WORK TO COMPLETE ▸
For the data below, give again exactly the lines from the one containing "20,545 | 21,840 | | | | |" through the one containing "26,415 | 28,080 | | | | |", both ends included, and no others.

ENTRIES SHOWN ▸
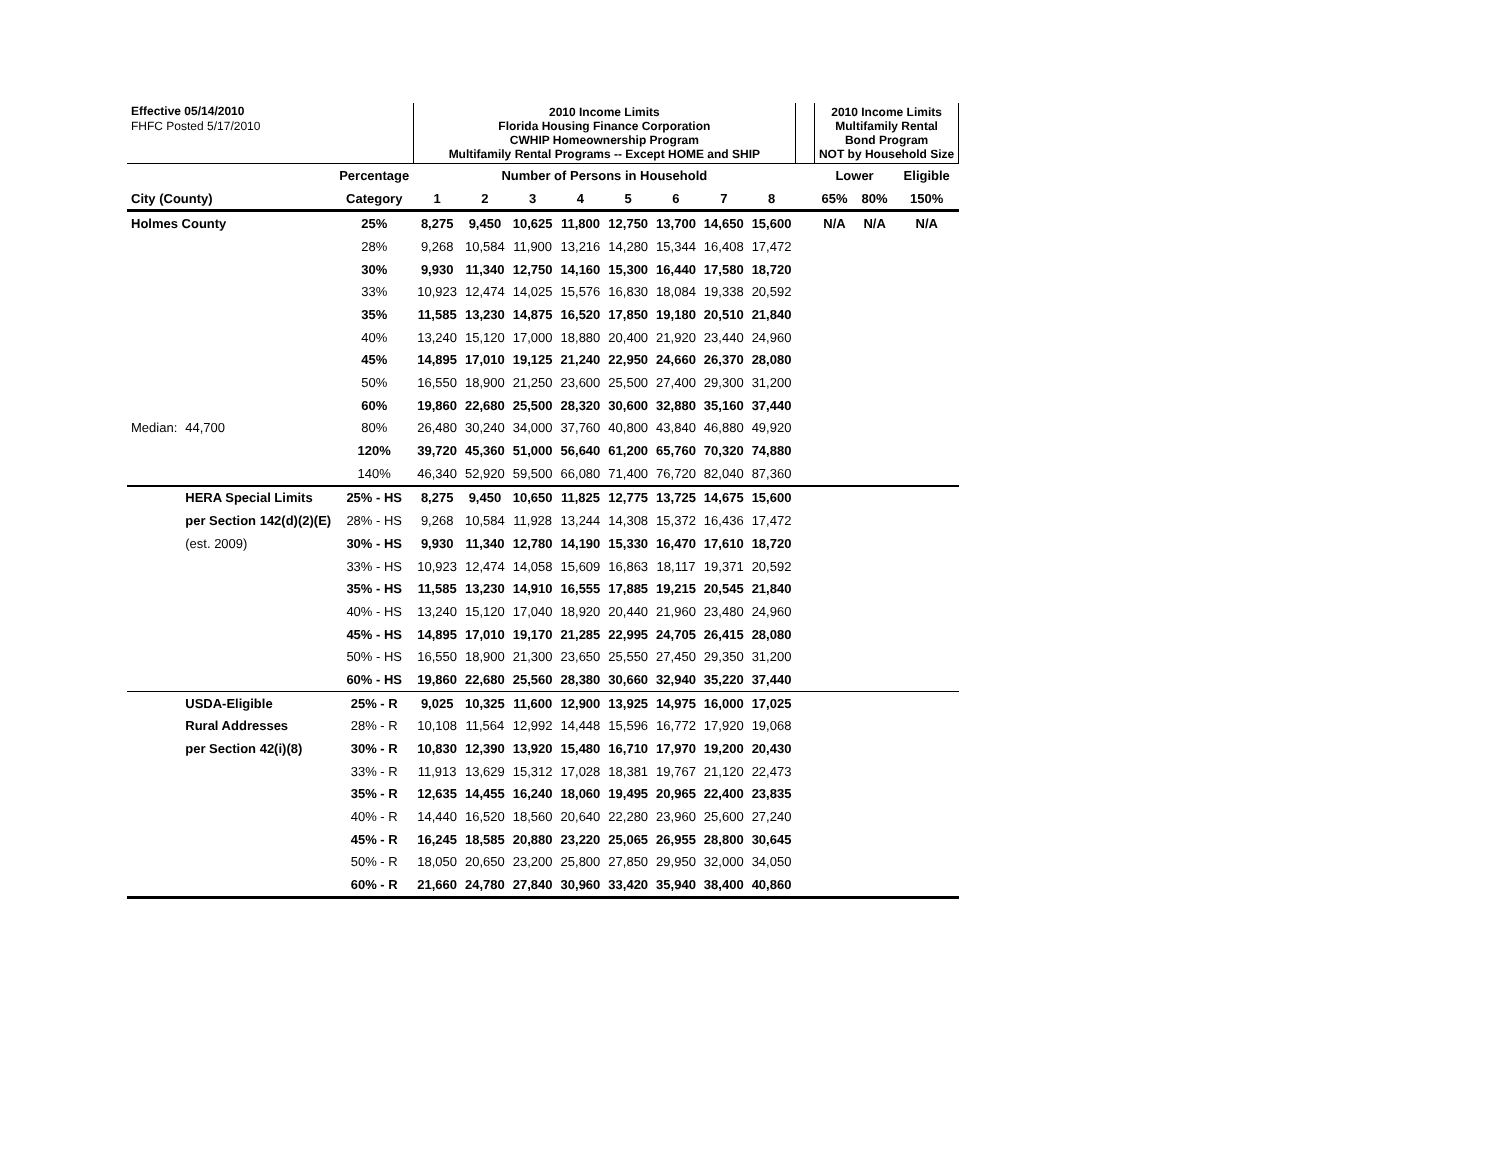| Effective 05/14/2010 | | | 2010 Income Limits Florida Housing Finance Corporation CWHIP Homeownership Program Multifamily Rental Programs -- Except HOME and SHIP | | | | | | | | | 2010 Income Limits Multifamily Rental Bond Program NOT by Household Size | | |
| FHFC Posted 5/17/2010 | | | | | | | | | | | | | | |
| | | Percentage | Number of Persons in Household | | | | | | | | | Lower | | Eligible |
| City (County) | | Category | 1 | 2 | 3 | 4 | 5 | 6 | 7 | 8 | | 65% | 80% | 150% |
| Holmes County | | 25% | 8,275 | 9,450 | 10,625 | 11,800 | 12,750 | 13,700 | 14,650 | 15,600 | | N/A | N/A | N/A |
| | | 28% | 9,268 | 10,584 | 11,900 | 13,216 | 14,280 | 15,344 | 16,408 | 17,472 | | | | |
| | | 30% | 9,930 | 11,340 | 12,750 | 14,160 | 15,300 | 16,440 | 17,580 | 18,720 | | | | |
| | | 33% | 10,923 | 12,474 | 14,025 | 15,576 | 16,830 | 18,084 | 19,338 | 20,592 | | | | |
| | | 35% | 11,585 | 13,230 | 14,875 | 16,520 | 17,850 | 19,180 | 20,510 | 21,840 | | | | |
| | | 40% | 13,240 | 15,120 | 17,000 | 18,880 | 20,400 | 21,920 | 23,440 | 24,960 | | | | |
| | | 45% | 14,895 | 17,010 | 19,125 | 21,240 | 22,950 | 24,660 | 26,370 | 28,080 | | | | |
| | | 50% | 16,550 | 18,900 | 21,250 | 23,600 | 25,500 | 27,400 | 29,300 | 31,200 | | | | |
| | | 60% | 19,860 | 22,680 | 25,500 | 28,320 | 30,600 | 32,880 | 35,160 | 37,440 | | | | |
| Median: | 44,700 | 80% | 26,480 | 30,240 | 34,000 | 37,760 | 40,800 | 43,840 | 46,880 | 49,920 | | | | |
| | | 120% | 39,720 | 45,360 | 51,000 | 56,640 | 61,200 | 65,760 | 70,320 | 74,880 | | | | |
| | | 140% | 46,340 | 52,920 | 59,500 | 66,080 | 71,400 | 76,720 | 82,040 | 87,360 | | | | |
| | HERA Special Limits | 25% - HS | 8,275 | 9,450 | 10,650 | 11,825 | 12,775 | 13,725 | 14,675 | 15,600 | | | | |
| | per Section 142(d)(2)(E) | 28% - HS | 9,268 | 10,584 | 11,928 | 13,244 | 14,308 | 15,372 | 16,436 | 17,472 | | | | |
| | (est. 2009) | 30% - HS | 9,930 | 11,340 | 12,780 | 14,190 | 15,330 | 16,470 | 17,610 | 18,720 | | | | |
| | | 33% - HS | 10,923 | 12,474 | 14,058 | 15,609 | 16,863 | 18,117 | 19,371 | 20,592 | | | | |
| | | 35% - HS | 11,585 | 13,230 | 14,910 | 16,555 | 17,885 | 19,215 | 20,545 | 21,840 | | | | |
| | | 40% - HS | 13,240 | 15,120 | 17,040 | 18,920 | 20,440 | 21,960 | 23,480 | 24,960 | | | | |
| | | 45% - HS | 14,895 | 17,010 | 19,170 | 21,285 | 22,995 | 24,705 | 26,415 | 28,080 | | | | |
| | | 50% - HS | 16,550 | 18,900 | 21,300 | 23,650 | 25,550 | 27,450 | 29,350 | 31,200 | | | | |
| | | 60% - HS | 19,860 | 22,680 | 25,560 | 28,380 | 30,660 | 32,940 | 35,220 | 37,440 | | | | |
| | USDA-Eligible | 25% - R | 9,025 | 10,325 | 11,600 | 12,900 | 13,925 | 14,975 | 16,000 | 17,025 | | | | |
| | Rural Addresses | 28% - R | 10,108 | 11,564 | 12,992 | 14,448 | 15,596 | 16,772 | 17,920 | 19,068 | | | | |
| | per Section 42(i)(8) | 30% - R | 10,830 | 12,390 | 13,920 | 15,480 | 16,710 | 17,970 | 19,200 | 20,430 | | | | |
| | | 33% - R | 11,913 | 13,629 | 15,312 | 17,028 | 18,381 | 19,767 | 21,120 | 22,473 | | | | |
| | | 35% - R | 12,635 | 14,455 | 16,240 | 18,060 | 19,495 | 20,965 | 22,400 | 23,835 | | | | |
| | | 40% - R | 14,440 | 16,520 | 18,560 | 20,640 | 22,280 | 23,960 | 25,600 | 27,240 | | | | |
| | | 45% - R | 16,245 | 18,585 | 20,880 | 23,220 | 25,065 | 26,955 | 28,800 | 30,645 | | | | |
| | | 50% - R | 18,050 | 20,650 | 23,200 | 25,800 | 27,850 | 29,950 | 32,000 | 34,050 | | | | |
| | | 60% - R | 21,660 | 24,780 | 27,840 | 30,960 | 33,420 | 35,940 | 38,400 | 40,860 | | | | |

SOLVED PROBLEM ▸
| | | 35% - HS | 11,585 | 13,230 | 14,910 | 16,555 | 17,885 | 19,215 | 20,545 | 21,840 | | | | |
| | | 40% - HS | 13,240 | 15,120 | 17,040 | 18,920 | 20,440 | 21,960 | 23,480 | 24,960 | | | | |
| | | 45% - HS | 14,895 | 17,010 | 19,170 | 21,285 | 22,995 | 24,705 | 26,415 | 28,080 | | | | |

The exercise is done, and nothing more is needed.